PROVIDED TEXT —
Linearity: \(\operatorname{E}[\alpha A + B] = \alpha \operatorname{E}[A] + \operatorname{E}[B]\)
Equality: \(X = Y \; \text{a.s.} \implies \operatorname{E}[X] = \operatorname{E}[Y]\)
Constants: \(X = c \implies \operatorname{E}[X] = c\)
Tower property: \(\operatorname{E}[\operatorname{E}[X]] = \operatorname{E}[X]\)

Expectation of a Random Vector

For a vector-valued random variable — ie. the random vector \(\mathbf{X} \in \mathbb{R}^n\), we have \(\mathbf{\mu} = \operatorname{E}_{\mathbf{X} \sim P}[\mathbf{X}]\) with \(\mu_i = \operatorname{E}_{\mathbf{X} \sim P}[x_i]\) — the expectation of \(\mathbf{X}\) is a vector of the expectations of each element \(x_i\) of \(\mathbf{X}\).

Variance

The variance is a measure of dispersion, it quantifies how much values deviate from their expectation, on average. The variance is the expectation of the squared difference between the values and the expected value.

\[ \operatorname{Var}(X) = \operatorname{E}[(X - \operatorname{E}[X])^2] = \operatorname{E}[X^2] - (\operatorname{E}[X])^2 \]

Because

\[ \operatorname{E}[X^2 - 2X\operatorname{E}[X] + \operatorname{E}[X]^2] = \operatorname{E}[X^2] - 2(\operatorname{E}[X])^2 + (\operatorname{E}[X])^2 \]

Variance of a Random Vector

For a random vector \(\mathbf{X}\), we store the pairwise variances of elements and covariances in a covariance matrix (aka. auto-covariance matrix or variance matrix) noted \(\mathbf{\Sigma}\) or \(K_{\mathbf{x}\mathbf{x}}\) or \(\operatorname{Cov}_{\mathbf{x} \sim P}\), defined as

\[ \mathbf{\Sigma} = \operatorname{E}_{\mathbf{X} \sim P}[(\mathbf{X} - \mathbf{\mu})(\mathbf{X} - \mathbf{\mu})^\top] \]

\[ \begin{aligned} \mathbf{\Sigma} = K_{\mathbf{X}\mathbf{Y}} & = \operatorname{E}_{\mathbf{X} \sim P}[(\mathbf{X} - \mathbf{\mu})(\mathbf{X} - \mathbf{\mu})^\top] \\ & = \operatorname{E}[\mathbf{X}\mathbf{X}^\top] - \operatorname{E}[\mathbf{X}]\operatorname{E}[\mathbf{X}]^\top \end{aligned} \]

Note

Each entry \(\Sigma_{i, j} = \operatorname{Cov}(X_i, X_j)\) — see covariance), and by definition, for diagonal entries \(\Sigma_{i, i} = \operatorname{Cov}(X_i, X_i) = \operatorname{Var}(X_i)\)

RECORDED DATA —
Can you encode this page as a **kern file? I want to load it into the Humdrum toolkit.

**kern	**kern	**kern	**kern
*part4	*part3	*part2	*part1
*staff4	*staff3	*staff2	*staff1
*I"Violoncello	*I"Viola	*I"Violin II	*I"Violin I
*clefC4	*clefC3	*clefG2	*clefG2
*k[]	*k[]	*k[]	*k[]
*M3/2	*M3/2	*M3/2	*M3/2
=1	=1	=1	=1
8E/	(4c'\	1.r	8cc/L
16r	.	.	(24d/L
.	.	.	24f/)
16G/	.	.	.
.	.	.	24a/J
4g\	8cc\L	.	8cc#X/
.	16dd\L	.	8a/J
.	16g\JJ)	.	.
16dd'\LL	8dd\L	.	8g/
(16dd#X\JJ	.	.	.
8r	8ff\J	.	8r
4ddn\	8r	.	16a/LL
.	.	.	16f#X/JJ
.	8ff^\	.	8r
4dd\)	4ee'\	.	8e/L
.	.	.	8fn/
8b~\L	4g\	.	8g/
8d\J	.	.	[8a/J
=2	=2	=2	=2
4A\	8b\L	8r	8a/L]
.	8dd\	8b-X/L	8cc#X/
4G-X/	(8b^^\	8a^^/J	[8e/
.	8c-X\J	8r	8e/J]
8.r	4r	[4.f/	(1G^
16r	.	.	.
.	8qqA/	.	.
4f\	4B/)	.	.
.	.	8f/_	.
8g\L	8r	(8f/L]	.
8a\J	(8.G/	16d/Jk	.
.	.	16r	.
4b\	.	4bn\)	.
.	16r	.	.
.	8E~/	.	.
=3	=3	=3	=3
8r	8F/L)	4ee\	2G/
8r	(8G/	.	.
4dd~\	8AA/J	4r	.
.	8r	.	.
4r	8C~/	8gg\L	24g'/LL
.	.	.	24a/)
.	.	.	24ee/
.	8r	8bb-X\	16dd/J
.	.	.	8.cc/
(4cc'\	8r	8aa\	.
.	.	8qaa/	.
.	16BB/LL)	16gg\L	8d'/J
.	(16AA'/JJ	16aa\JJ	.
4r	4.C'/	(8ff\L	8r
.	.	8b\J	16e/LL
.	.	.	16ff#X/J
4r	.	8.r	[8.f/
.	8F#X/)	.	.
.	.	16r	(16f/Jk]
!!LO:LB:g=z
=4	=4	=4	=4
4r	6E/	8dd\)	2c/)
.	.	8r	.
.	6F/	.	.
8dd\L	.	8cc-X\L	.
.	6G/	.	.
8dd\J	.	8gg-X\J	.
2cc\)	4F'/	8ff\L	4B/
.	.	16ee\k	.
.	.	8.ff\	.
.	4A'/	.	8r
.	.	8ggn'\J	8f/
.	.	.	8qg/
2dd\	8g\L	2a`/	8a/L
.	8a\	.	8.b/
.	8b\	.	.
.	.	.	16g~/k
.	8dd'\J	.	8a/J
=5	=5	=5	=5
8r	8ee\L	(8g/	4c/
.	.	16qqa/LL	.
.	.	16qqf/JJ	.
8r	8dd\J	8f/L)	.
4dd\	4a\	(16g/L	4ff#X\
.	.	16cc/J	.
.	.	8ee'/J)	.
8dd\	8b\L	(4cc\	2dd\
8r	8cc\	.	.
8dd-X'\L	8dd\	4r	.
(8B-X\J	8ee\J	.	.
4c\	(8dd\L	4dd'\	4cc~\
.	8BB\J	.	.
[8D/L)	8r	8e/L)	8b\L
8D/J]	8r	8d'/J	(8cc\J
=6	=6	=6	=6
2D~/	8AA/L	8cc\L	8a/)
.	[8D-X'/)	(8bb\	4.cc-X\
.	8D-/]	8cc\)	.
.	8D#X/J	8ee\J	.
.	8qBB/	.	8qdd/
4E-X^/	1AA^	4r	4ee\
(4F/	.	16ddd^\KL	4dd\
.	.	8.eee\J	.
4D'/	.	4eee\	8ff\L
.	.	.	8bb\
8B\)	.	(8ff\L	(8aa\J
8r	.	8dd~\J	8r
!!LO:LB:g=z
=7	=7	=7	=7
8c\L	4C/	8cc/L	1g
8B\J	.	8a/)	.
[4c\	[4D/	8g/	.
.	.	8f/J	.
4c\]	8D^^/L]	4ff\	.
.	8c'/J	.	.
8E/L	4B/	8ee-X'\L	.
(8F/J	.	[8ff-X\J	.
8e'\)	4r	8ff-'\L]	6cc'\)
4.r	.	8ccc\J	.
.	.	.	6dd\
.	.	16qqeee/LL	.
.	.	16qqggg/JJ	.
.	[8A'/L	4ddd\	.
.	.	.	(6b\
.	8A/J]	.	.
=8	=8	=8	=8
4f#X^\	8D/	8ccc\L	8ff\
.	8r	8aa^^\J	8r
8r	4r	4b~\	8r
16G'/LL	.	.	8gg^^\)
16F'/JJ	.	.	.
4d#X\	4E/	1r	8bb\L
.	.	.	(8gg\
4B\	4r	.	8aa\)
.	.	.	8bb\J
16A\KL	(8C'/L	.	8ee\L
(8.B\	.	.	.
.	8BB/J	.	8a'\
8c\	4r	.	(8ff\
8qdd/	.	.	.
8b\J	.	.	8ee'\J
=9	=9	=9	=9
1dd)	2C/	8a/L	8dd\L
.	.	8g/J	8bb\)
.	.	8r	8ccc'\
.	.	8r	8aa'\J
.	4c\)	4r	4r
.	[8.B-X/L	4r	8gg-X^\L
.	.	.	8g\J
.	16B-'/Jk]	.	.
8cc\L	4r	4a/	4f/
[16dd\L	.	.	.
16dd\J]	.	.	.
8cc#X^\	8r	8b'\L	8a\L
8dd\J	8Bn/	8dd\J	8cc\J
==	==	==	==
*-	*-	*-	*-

THE TASKS —
1/ Name each property of expectation that appears at the start of the notes on expectation and variance.
2/ Translate this sentence from the notes on expectation and variance into Spanish: "The variance is the expectation of the squared difference between the values and the expected value."
The data above plays no part here.

TASK-BY-TASK SOLUTIONS —
1/ Linearity, Equality, Constants, Tower property

2/ La varianza es la esperanza de la diferencia al cuadrado entre los valores y el valor esperado.